Die Reihenfolge im Statusfenster zeigt, dass das neue Paket und das Staging bereits erfolgreich neun Services geliefert hatten. Der danach ausgeführte Self-Test gehörte zur noch installierten Ausgangsversion.
Ursache
Version 2.2.4 verwendete dieselbe starre Erwartung von exakt neun Zeilen für
beide Seiten des Updatevergleichs. Eine ältere, intakte Installation vor
Einführung von BizTalk Endpoint Reachability liefert jedoch acht gültige
Checkmk-Zeilen und Exitcode 0. Der Updater deutete diese erwartete
Versionsdifferenz fälschlich als defekten Self-Test. Der Abbruch erfolgte vor
dem Stoppen des Tasks und vor dem Austausch von Dateien. Die Meldung
Rollback erfolgreich war deshalb technisch irreführend; es war keine
Systemänderung zurückzusetzen.
Korrektur in Version 2.2.5
- Paket, Staging und aktivierte Zielversion müssen weiterhin exakt neun
eindeutige
OK-Zeilen liefern. - Die installierte Ausgangsversion darf eine andere positive Anzahl
eindeutiger
OK-Zeilen liefern. Damit wird ihr tatsächlicher versionsspezifischer Servicevertrag gelesen. - Rein neu hinzukommende Services sind updatekompatibel. Sie werden als Discovery-Hinweis gemeldet, blockieren aber die Umschaltung nicht.

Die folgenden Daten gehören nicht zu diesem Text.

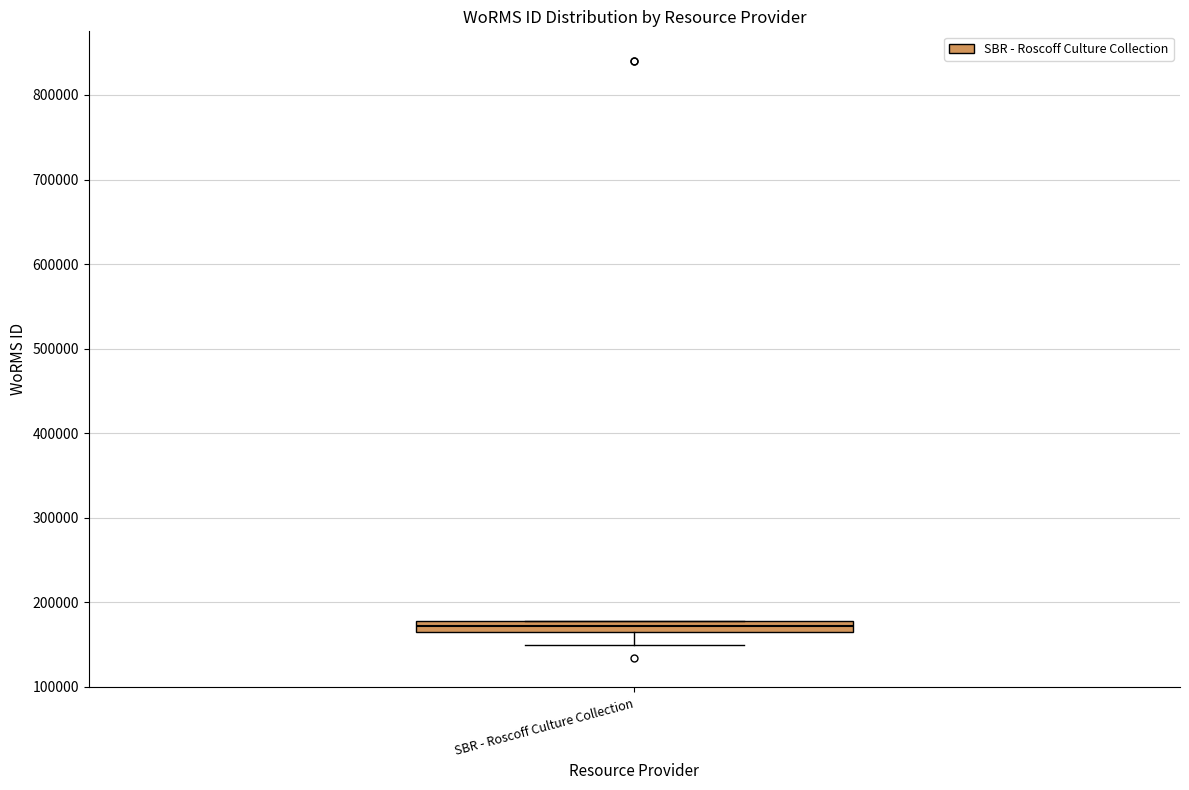

Where does the lower whisker of the box for SBR - Roscoff Culture Collection end on the y-axis? The values are not printed on the chart, so give them approximately, as read against the axis.

150000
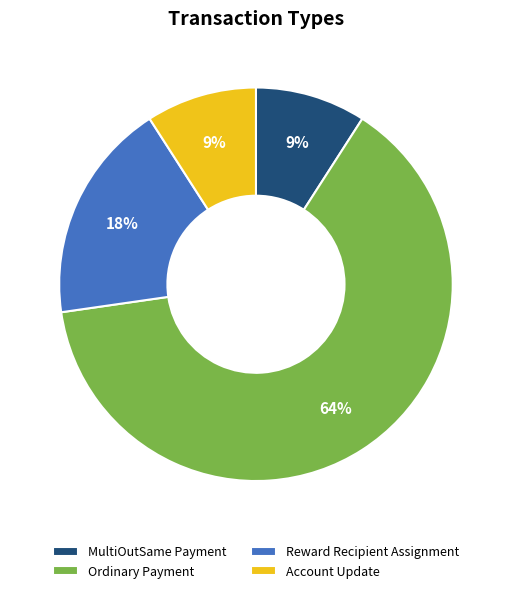

To the nearest percent, what percentage of the pie is Reward Recipient Assignment?

18%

- Entfernte Namen – und damit auch Renames – bleiben ohne aktivierte Discovery-Bestätigung ein Sicherheitsstopp.
- Tritt ein Fehler vor der ersten Systemänderung auf, lautet der Status jetzt
kein Rollback erforderlich.
Erweiterte Diagnose
Jeder Lauf erzeugt
%ProgramData%\BizTalkCheckmkPulse\logs\setup-<UTC>-<PID>.log. Das Log enthält:
- aktuelle Installationsphase und Setup-Version,
- Pfad, Dateiversion und Größe jeder geprüften EXE,
- erwartete und tatsächliche Zeilenzahl, Exitcode sowie vollständiges stdout und stderr jedes Self-Tests,
- Task-Scheduler-State und
LastTaskResultdezimal und hexadezimal, - vollständige Exception-Kette mit HRESULT und Stacktrace,
- bei Runtime-Abnahmefehlern bis zu 40 letzte Provider-Logzeilen,
- Ergebnis jedes Rollback-Schritts.
Das Kennwort wird ausschließlich an LogonUser und die
Task-Scheduler-COM-Schnittstelle übergeben. Die Logging-Komponente erhält es
nicht.
Regressionstests
Automatisiert geprüft werden insbesondere:
- acht gültige Zeilen einer Legacy-Ausgangsversion werden akzeptiert,
- acht Zeilen eines neuen Stagings werden weiterhin abgewiesen,
- eine reine Service-Erweiterung wird ohne Rename-Bestätigung akzeptiert,
- ein frisch beendeter Task mit Fehlercode wird sofort erkannt und der Code enthält zusätzlich die hexadezimale Darstellung.